----- READING PASSAGE -----
Case-insensitive matching in LPeg.re (Lua)

558 Views Asked by At

I'm new to the "LPeg" and "re" modules of Lua, currently I want to write a pattern based on following rules:

  1. Match the string that starts with "gv_$/gv$/v$/v_$/x$/xv$/dba_/all_/cdb_", and the prefix "SYS.%s*" or "PUBLIC.%s*" is optional
  2. The string should not follow a alphanumeric, i.e., the pattern would not match "XSYS.DBA_OBJECTS" because it follows "X"
  3. The pattern is case-insensitive

For example, below strings should match the pattern:

,sys.dba_objects,       --should return  "sys.dba_objects"    
SyS.Dba_OBJECTS
cdb_objects
dba_hist_snapshot)      --should return  "dba_hist_snapshot"   

Currently my pattern is below which can only match non-alphanumeric+string in upper case :

p=re.compile[[
         pattern <- %W {owner* name}
         owner   <- 'SYS.'/ 'PUBLIC.'
         name    <- {prefix %a%a (%w/"_"/"$"/"#")+}
         prefix  <- "GV_$"/"GV$"/"V_$"/"V$"/"DBA_"/"ALL_"/"CDB_"
      ]]
print(p:match(",SYS.DBA_OBJECTS")) 

My questions are:

  1. How to achieve the case-insensitive matching? There are some topics about the solution but I'm too new to understand
  2. How to exactly return the matched string only, instead of also have to plus %W? Something like "(?=...)" in Java

Highly appreciated if you can provide the pattern or related function.

2

There are 2 best solutions below

0
On BEST ANSWER

You can try to tweak this grammar

local re = require're'

local p = re.compile[[
    pattern <- ((s? { <name> }) / s / .)* !.
    name    <- (<owner> s? '.' s?)? <prefix> <ident>
    owner   <- (S Y S) / (P U B L I C)
    prefix  <- (G V '_'? '$') / (V '_'? '$') / (D B A '_') / (C D B '_')
    ident   <- [_$#%w]+
    s       <- (<comment> / %s)+
    comment <- '--' (!%nl .)*
    A       <- [aA]
    B       <- [bB]
    C       <- [cC]
    D       <- [dD]
    G       <- [gG]
    I       <- [iI]
    L       <- [lL]
    P       <- [pP]
    S       <- [sS]
    U       <- [uU]
    V       <- [vV]
    Y       <- [yY]
    ]]
local m = { p:match[[
,sys.dba_objects,       --should return  "sys.dba_objects"
SyS.Dba_OBJECTS
cdb_objects
dba_hist_snapshot)      --should return  "dba_hist_snapshot"
]] }
print(unpack(m))
----- GIVEN INFORMATION -----
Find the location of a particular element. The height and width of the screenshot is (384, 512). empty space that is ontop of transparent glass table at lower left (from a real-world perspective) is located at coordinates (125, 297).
-----
:: USING THE INFORMATION ::
a) Return the passage of the LPeg case-insensitive matching thread starting at "local re = require're'" and ending at "B A '_') / (C D B '_')", copied word for word.
b) Carry the thread on case-insensitive matching in LPeg forward from its final sentence.

:: RESULTS ::
a)
local re = require're'

local p = re.compile[[
    pattern <- ((s? { <name> }) / s / .)* !.
    name    <- (<owner> s? '.' s?)? <prefix> <ident>
    owner   <- (S Y S) / (P U B L I C)
    prefix  <- (G V '_'? '$') / (V '_'? '$') / (D B A '_') / (C D B '_')

b)
. . . prints match table m:

sys.dba_objects SyS.Dba_OBJECTS cdb_objects     dba_hist_snapshot

Note that case-insensitivity is quite hard to achieve out of the lexer so each letter has to get a separate rule -- you'll need more of these eventually.

This grammar is taking care of the comments in your sample and skips them along with whitespace so matches after "should return" are not present in output.

You can fiddle with prefix and ident rules to specify additional prefixes and allowed characters in object names.

Note: !. means end-of-file. !%nl means "not end-of-line". ! p and & p are constructing non-consuming patterns i.e. current input pointer is not incremented on match (input is only tested).

Note 2: print-ing with unpack is a gross hack.

Note 3: Here is a tracable LPeg re that can be used to debug grammars. Pass true for 3-rd param of re.compile to get execution trace with test/match/skip action on each rule and position visited.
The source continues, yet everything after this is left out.